Little could Plato have imagined, when, indulging his instinctive love of the true and beautiful for their own sakes, he entered upon these refined speculations and revelled in a world of his own creation, that he was writing the grammar of the language in which it would be demonstrated in after ages that the pages of the universe are written.
Logic teaches us that on such and such a road we are sure of not meeting an obstacle; it does not tell us which is the road that leads to the desired end. For this, it is necessary to see the end from afar, and the faculty which teaches us to see is intuition.
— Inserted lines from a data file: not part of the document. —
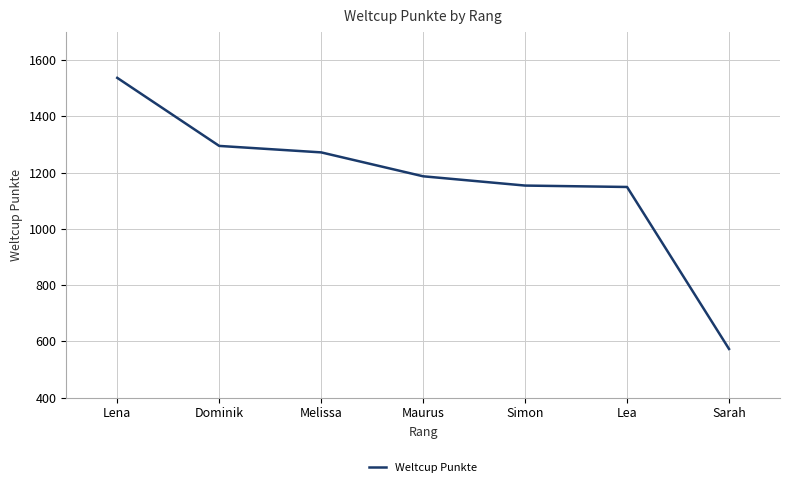

Approximately how many times larger is the value at Lea compared to Maurus?

1.0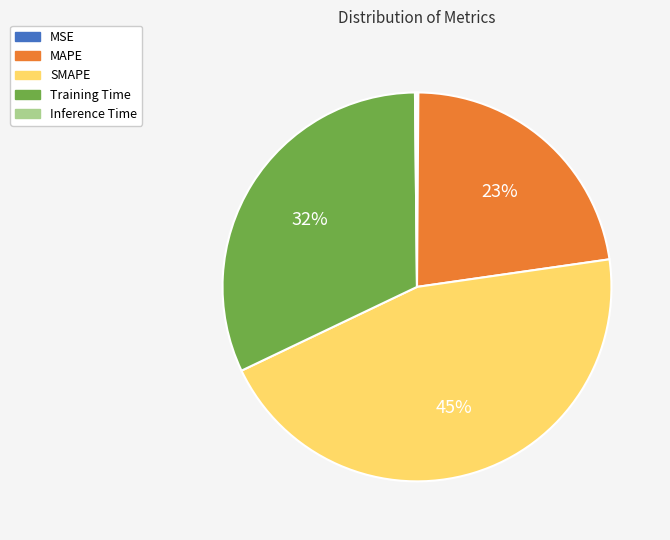

To the nearest percent, what is the combined percentage of MAPE and SMAPE?

68%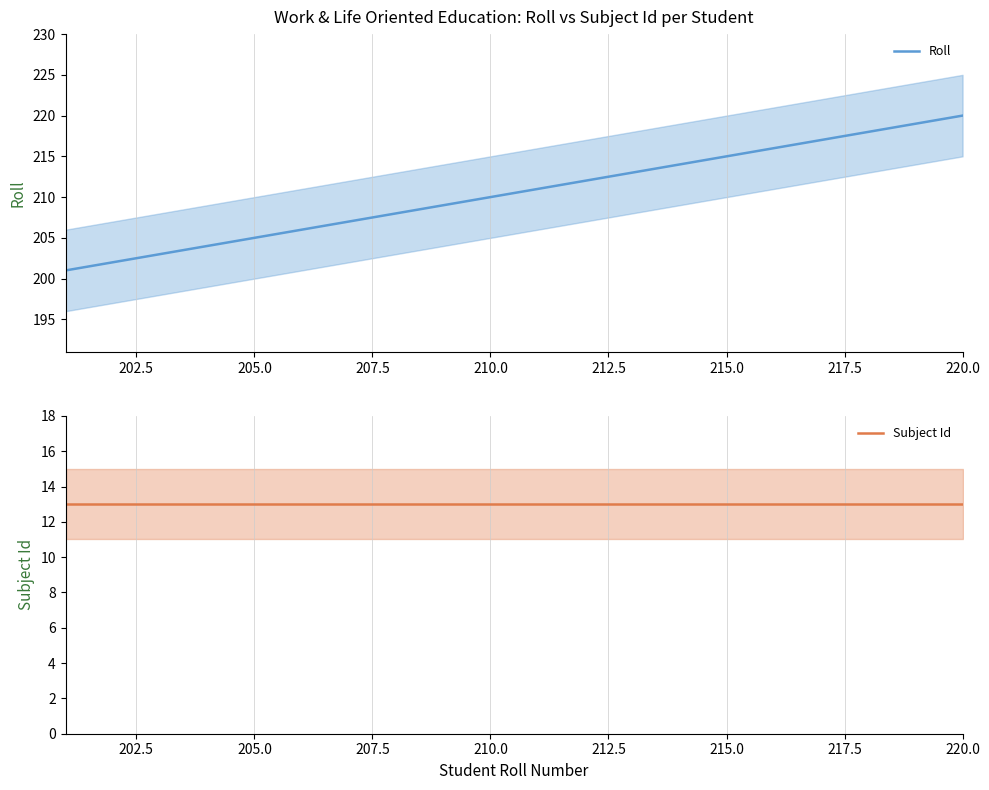

How many data points in Roll are less than 211?

10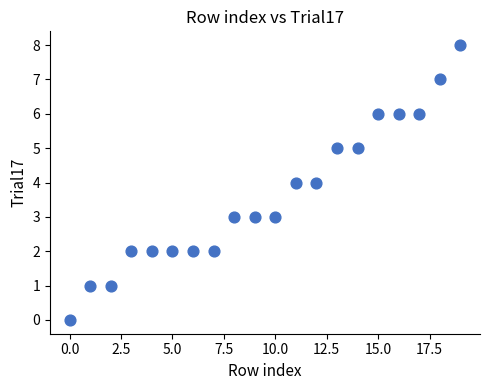

What is the range of Y values (max minus min)?

8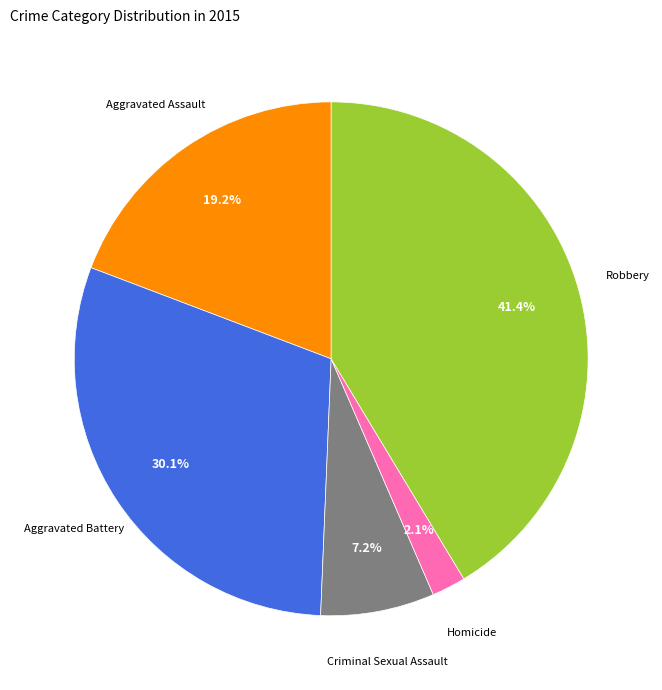

To the nearest percent, what portion does Robbery represent?

41%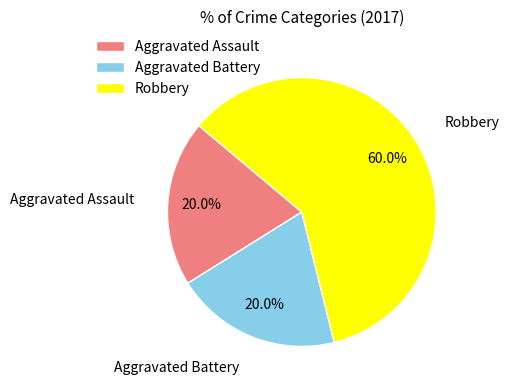

Is it true that Aggravated Assault is 20% of the pie?

True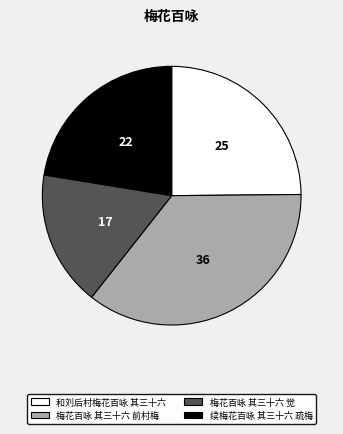

Is there a majority slice in this chart?

No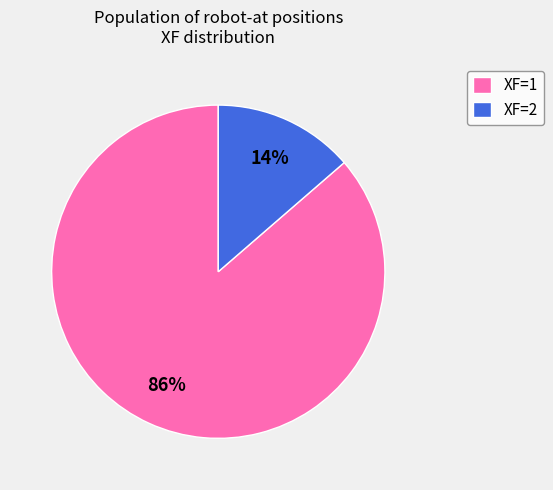

The XF=2 slice represents 14% of the pie. True or false?

True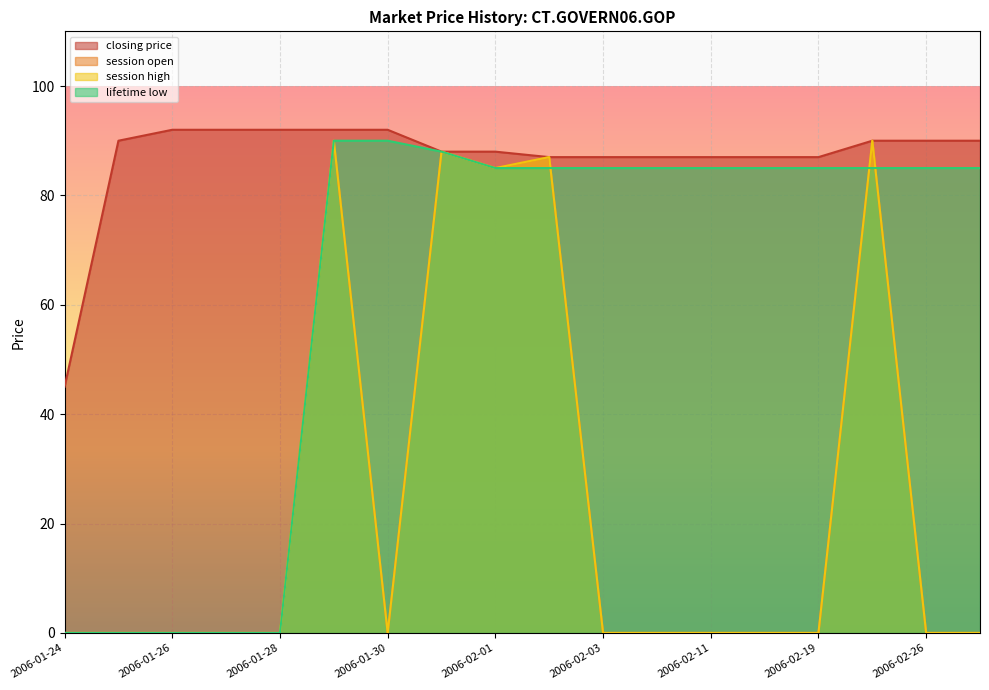

How many lines are shown in the chart?

4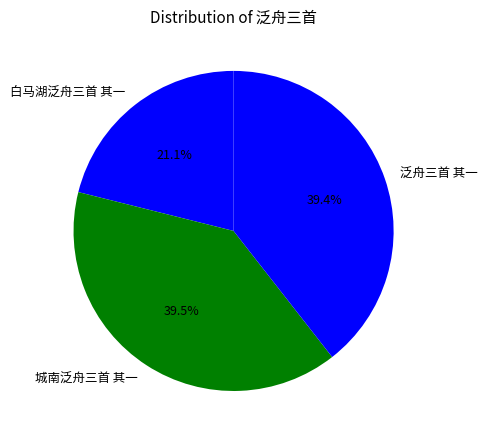

Does 城南泛舟三首 其一 account for over 50% of the chart?

No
Without it, the geometrician would be like a writer well up in grammar but destitute of ideas.
Mathematics is as little a science as grammar is a language.
Next to ignorance of the grammar of one’s native language, nothing betrays want of information so soon as ignorance in matters of geography, without which it is almost impossible to carry on conversation long on any general subject.
Statistical accounts are to be referred to as a dictionary by men of riper years, and by young men as a grammar, to teach them the relations and proportions of different statistical subjects, and to imprint them on the mind at a time when the memory is capable of being impressed in a lasting and durable manner, thereby laying the foundation for accurate and valuable knowledge.
The word “mathematics” is a Greek word and, by origin, it means “something that has been learned or understood,” or perhaps “acquired knowledge,” or perhaps even, somewhat against grammar, “acquirable knowledge,” that is, “learnable knowledge,” that is, “knowledge acquirable by learning.”
The words are strung together, with their own special grammar—the laws of quantum theory—to form sentences, which are molecules. Soon we have books, entire libraries, made out of molecular “sentences.” The universe is like a library in which the words are atoms. Just look at what has been written with these hundred words! Our own bodies are books in that library, specified by the organization of molecules—but the universe and literature are organizations of identical, interchangeable objects; they are information systems.